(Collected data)
=== Begin Enclosure ===
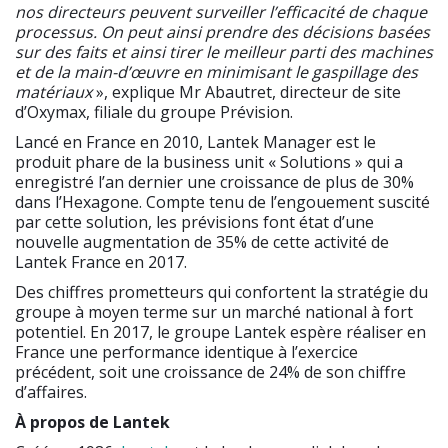
nos directeurs peuvent surveiller l’efficacité de chaque
processus. On peut ainsi prendre des décisions basées
sur des faits et ainsi tirer le meilleur parti des machines
et de la main-d’œuvre en minimisant le gaspillage des
matériaux
», explique Mr Abautret, directeur de site
d’Oxymax, filiale du groupe Prévision.
Lancé en France en 2010, Lantek Manager est le
produit phare de la business unit « Solutions » qui a
enregistré l’an dernier une croissance de plus de 30%
dans l’Hexagone. Compte tenu de l’engouement suscité
par cette solution, les prévisions font état d’une
nouvelle augmentation de 35% de cette activité de
Lantek France en 2017.
Des chiffres prometteurs qui confortent la stratégie du
groupe à moyen terme sur un marché national à fort
potentiel. En 2017, le groupe Lantek espère réaliser en
France une performance identique à l’exercice
précédent, soit une croissance de 24% de son chiffre
d’affaires.
À propos de Lantek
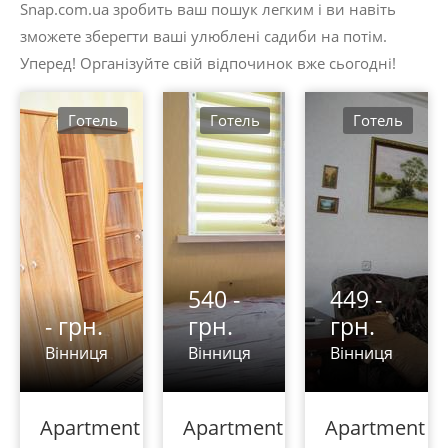
Snap.com.ua зробить ваш пошук легким і ви навіть
зможете зберегти ваші улюблені садиби на потім.
Уперед! Організуйте свій відпочинок вже сьогодні!
Готель
Готель
Готель
540 -
449 -
- грн.
грн.
грн.
Вінниця
Вінниця
Вінниця
Apartment
Apartment
Apartment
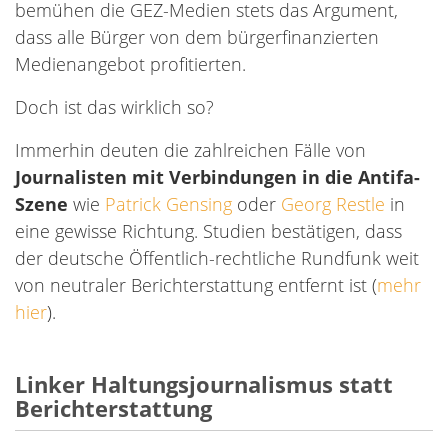
bemühen die GEZ-Medien stets das Argument,
dass alle Bürger von dem bürgerfinanzierten
Medienangebot profitierten.
Doch ist das wirklich so?
Immerhin deuten die zahlreichen Fälle von
Journalisten mit Verbindungen in die Antifa-
Szene
wie
Patrick Gensing
oder
Georg Restle
in
eine gewisse Richtung. Studien bestätigen, dass
der deutsche Öffentlich-rechtliche Rundfunk weit
von neutraler Berichterstattung entfernt ist (
mehr
hier
).
Linker Haltungsjournalismus statt
Berichterstattung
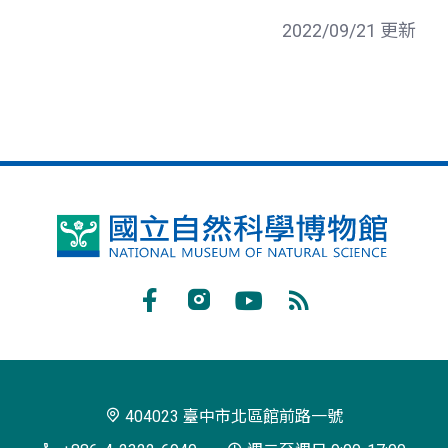
2022/09/21 更新
國
立
自
Facebook
Instagram
Youtube
RSS
然
訂
科
閱
學
404023 臺中市北區館前路一號
博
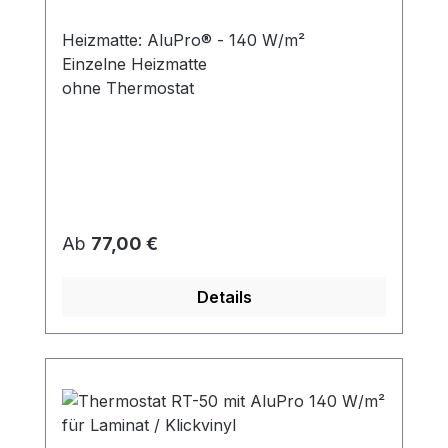
Heizmatte: AluPro® - 140 W/m²
Einzelne Heizmatte
ohne Thermostat
Regulärer Preis:
Ab
77,00 €
Details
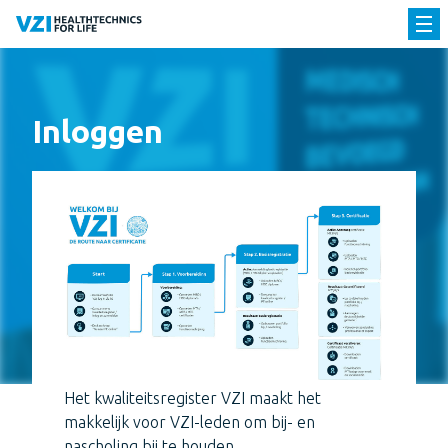
Inloggen
Het kwaliteitsregister VZI maakt het
makkelijk voor VZI-leden om bij- en
nascholing bij te houden.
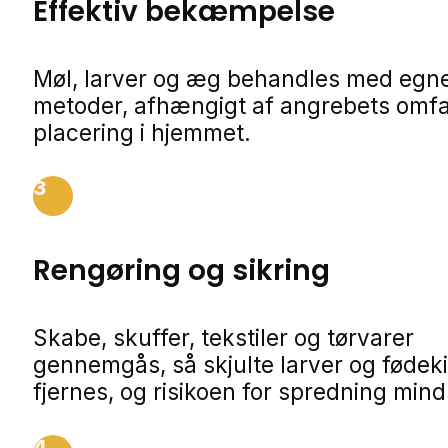
Effektiv bekæmpelse
Møl, larver og æg behandles med egn
metoder, afhængigt af angrebets omf
placering i hjemmet.
3
Rengøring og sikring
Skabe, skuffer, tekstiler og tørvarer
gennemgås, så skjulte larver og fødeki
fjernes, og risikoen for spredning min
4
=== End Enclosure ===
**Problem requirements**
Write out the text read from all the records again, substituting "Appartement" for every "Apartment" and leaving everything else unchanged. Leave the pictures out of your answer.

**The answer**
nos directeurs peuvent surveiller l’efficacité de chaque
processus. On peut ainsi prendre des décisions basées
sur des faits et ainsi tirer le meilleur parti des machines
et de la main-d’œuvre en minimisant le gaspillage des
matériaux
», explique Mr Abautret, directeur de site
d’Oxymax, filiale du groupe Prévision.
Lancé en France en 2010, Lantek Manager est le
produit phare de la business unit « Solutions » qui a
enregistré l’an dernier une croissance de plus de 30%
dans l’Hexagone. Compte tenu de l’engouement suscité
par cette solution, les prévisions font état d’une
nouvelle augmentation de 35% de cette activité de
Lantek France en 2017.
Des chiffres prometteurs qui confortent la stratégie du
groupe à moyen terme sur un marché national à fort
potentiel. En 2017, le groupe Lantek espère réaliser en
France une performance identique à l’exercice
précédent, soit une croissance de 24% de son chiffre
d’affaires.
À propos de Lantek
Snap.com.ua зробить ваш пошук легким і ви навіть
зможете зберегти ваші улюблені садиби на потім.
Уперед! Організуйте свій відпочинок вже сьогодні!
Готель
Готель
Готель
540 -
449 -
- грн.
грн.
грн.
Вінниця
Вінниця
Вінниця
Appartement
Appartement
Appartement
bemühen die GEZ-Medien stets das Argument,
dass alle Bürger von dem bürgerfinanzierten
Medienangebot profitierten.
Doch ist das wirklich so?
Immerhin deuten die zahlreichen Fälle von
Journalisten mit Verbindungen in die Antifa-
Szene
wie
Patrick Gensing
oder
Georg Restle
in
eine gewisse Richtung. Studien bestätigen, dass
der deutsche Öffentlich-rechtliche Rundfunk weit
von neutraler Berichterstattung entfernt ist (
mehr
hier
).
Linker Haltungsjournalismus statt
Berichterstattung
2022/09/21 更新
國
立
自
Facebook
Instagram
Youtube
RSS
然
訂
科
閱
學
404023 臺中市北區館前路一號
博
Heizmatte: AluPro® - 140 W/m²
Einzelne Heizmatte
ohne Thermostat
Regulärer Preis:
Ab
77,00 €
Details
Inloggen
Het kwaliteitsregister VZI maakt het
makkelijk voor VZI-leden om bij- en
nascholing bij te houden.
Effektiv bekæmpelse
Møl, larver og æg behandles med egn
metoder, afhængigt af angrebets omf
placering i hjemmet.
3
Rengøring og sikring
Skabe, skuffer, tekstiler og tørvarer
gennemgås, så skjulte larver og fødeki
fjernes, og risikoen for spredning min
4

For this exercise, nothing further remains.